L’occasionalità dell’attività dunque, non esclude la tassazione, ma ne
determina solo una differente qualificazione giuridica del reddito
prodotto.
In proposito si segnala che l’esercente l’attività di prostituzione,
secondo giurisprudenza ormai consolidata, comporta sia l’adempimento di
un obbligo di “fare” (eseguire una prestazione sessuale di carattere
satisfattorio), sia l’adempimento di un obbligo di “permettere”che la
controparte ponga in essere una determinata condotta, traendo, così, un
“vantaggio”, patrimonialmente valutabile, dall’accordo negoziale. In
sede di determinazione del reddito netto ex art. 71 TUIR, comma 2, si
dovrà dunque tenere conto, delle spese effettivamente sostenute nel
periodo d’imposta, purchè debitamente documentate e inerenti
all’esercizio dell’attività di lavoro autonomo occasionale.
5.
LE DECISIONI EUROPEE.
La
questione della prostituzione era già stata affrontata in passato dalla
Corte di Giustizia con la nota sentenza dell’11/04/2000 (cause riunite
C-51/96 e C-191/97) nella quale, partendo dalla interpretazione delle
norme comunitarie (Trattato CEE art .2), ha proceduto a qualificare
l’attività consistente nella prestazione di servizi sessuali come una
vera e propria “attività economica”.
Successivamente la Corte di Giustizia, è intervenuta nuovamente sulla
questione. Ha quindi ribadito il principio per cui tale attività è da
considerarsi in effetti di attività economica, lasciando tuttavia la
libertà ad ogni Stato Membro il potere di decidere quando la stessa
possa dirsi esercitata in forma autonoma e quando occasionale. In
particolare la Corte di Giustizia ha osservato che la tassabilità dei
proventi dell’attività di prostituzione (in tal senso anche sentenza
del 20 novembre 2001, causa C-268/99) “costituisce
una prestazione di servizi retribuita, la quale rientra nella nozione
di attività economiche (…) e spetta al giudice nazionale accertare,
caso per caso, se sussistono le condizioni per ritenere che la
prostituzione sia svolta come lavoro autonomo”, vale a dire al di fuori di fenomeni, penalmente rilevanti, di induzione, costrizione o sfruttamento).
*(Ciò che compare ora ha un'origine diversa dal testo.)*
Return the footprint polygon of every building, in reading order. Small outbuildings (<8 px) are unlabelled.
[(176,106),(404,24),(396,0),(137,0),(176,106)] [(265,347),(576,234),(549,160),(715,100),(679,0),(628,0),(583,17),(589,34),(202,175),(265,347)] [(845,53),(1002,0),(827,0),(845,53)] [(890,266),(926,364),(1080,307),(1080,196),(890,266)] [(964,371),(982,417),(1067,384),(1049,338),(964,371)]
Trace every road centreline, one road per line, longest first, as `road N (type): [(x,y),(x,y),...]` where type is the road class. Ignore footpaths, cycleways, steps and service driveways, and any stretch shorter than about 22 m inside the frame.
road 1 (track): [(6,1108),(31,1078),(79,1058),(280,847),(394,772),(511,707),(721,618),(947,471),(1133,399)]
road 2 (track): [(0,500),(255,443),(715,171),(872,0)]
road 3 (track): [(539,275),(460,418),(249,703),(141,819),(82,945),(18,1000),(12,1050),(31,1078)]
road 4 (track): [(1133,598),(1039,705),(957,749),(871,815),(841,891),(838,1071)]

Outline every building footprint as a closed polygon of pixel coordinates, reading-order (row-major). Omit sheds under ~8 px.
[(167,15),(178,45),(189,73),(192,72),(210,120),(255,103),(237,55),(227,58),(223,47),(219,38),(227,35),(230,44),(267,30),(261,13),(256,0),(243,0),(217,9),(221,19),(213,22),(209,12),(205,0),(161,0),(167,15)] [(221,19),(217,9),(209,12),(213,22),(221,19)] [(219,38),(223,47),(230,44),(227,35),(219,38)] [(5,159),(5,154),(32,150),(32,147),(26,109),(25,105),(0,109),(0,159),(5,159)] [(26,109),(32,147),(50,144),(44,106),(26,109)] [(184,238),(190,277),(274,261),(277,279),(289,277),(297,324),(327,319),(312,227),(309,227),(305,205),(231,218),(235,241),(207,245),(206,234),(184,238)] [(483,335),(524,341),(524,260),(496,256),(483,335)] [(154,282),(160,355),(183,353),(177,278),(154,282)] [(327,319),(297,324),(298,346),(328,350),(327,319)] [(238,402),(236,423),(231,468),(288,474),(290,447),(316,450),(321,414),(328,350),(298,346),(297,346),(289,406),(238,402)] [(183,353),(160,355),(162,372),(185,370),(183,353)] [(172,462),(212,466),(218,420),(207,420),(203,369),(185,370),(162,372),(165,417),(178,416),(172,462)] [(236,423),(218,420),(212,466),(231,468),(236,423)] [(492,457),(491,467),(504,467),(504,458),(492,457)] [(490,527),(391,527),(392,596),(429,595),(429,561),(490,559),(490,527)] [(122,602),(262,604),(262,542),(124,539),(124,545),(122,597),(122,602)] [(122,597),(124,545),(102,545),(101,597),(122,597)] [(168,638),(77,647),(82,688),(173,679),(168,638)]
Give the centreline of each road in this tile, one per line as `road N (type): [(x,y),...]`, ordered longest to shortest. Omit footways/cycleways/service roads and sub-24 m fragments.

Sulla scia delle sentenze di cui sopra alcuni ordinamenti europei (in
particolare quelli dell’Europa occidentale (v. Olanda), hanno
provveduto a regolamentare espressamente la tassazione del reddito da
prostituzione, sull’assunto che l’esercente l’attività di meretricio,
come un “normale” contribuente è tenuto alla pari degli altri e,
conformemente ai principi di uguaglianza formale e sostanziale, alla
esecuzione delle prestazioni tributarie dovute in relazione al reddito
imponibile prodotto.
6.
CONSIDERAZIONI CONCLUSIVE.
Alla
luce di quanto sopra esposto e vista la recente sentenza della Suprema
Corte si può dunque affermare che, è sempre tassabile l’attività di
prostituzione (salvo in caso di illeicità).
Tuttavia, laddove il contribuente riuscisse a provare che l’attività è
stata svolta solo occasionalmente (mancata abitualità prescritta
dall’art. 53 del T.U.I.R.), l’imposizione dovrebbe rilevare ai soli
fini IRPEF.
I tributi IRAP ed IVA, invece, non sarebbero dovuti in virtù della
tipologia di reddito conseguito. E’ tuttavia utile in caso di
contestazioni da parte dell’Ufficio che il contribuente conservi
scrupolosamente tutta la documentazione relativa all’attività
occasionale svolta, osservando i termini previsti dalla disciplina
tributaria. In sede di presentazione della dichiarazione dei redditi,
il contribuente sarà in ogni caso tenuto a compilare anche il quadro
“RL”. Ai fini previdenziali non si esclude l’iscrizione nella Gestione
separata dell’I.N.P.S. ove siano superate determinate soglie di reddito.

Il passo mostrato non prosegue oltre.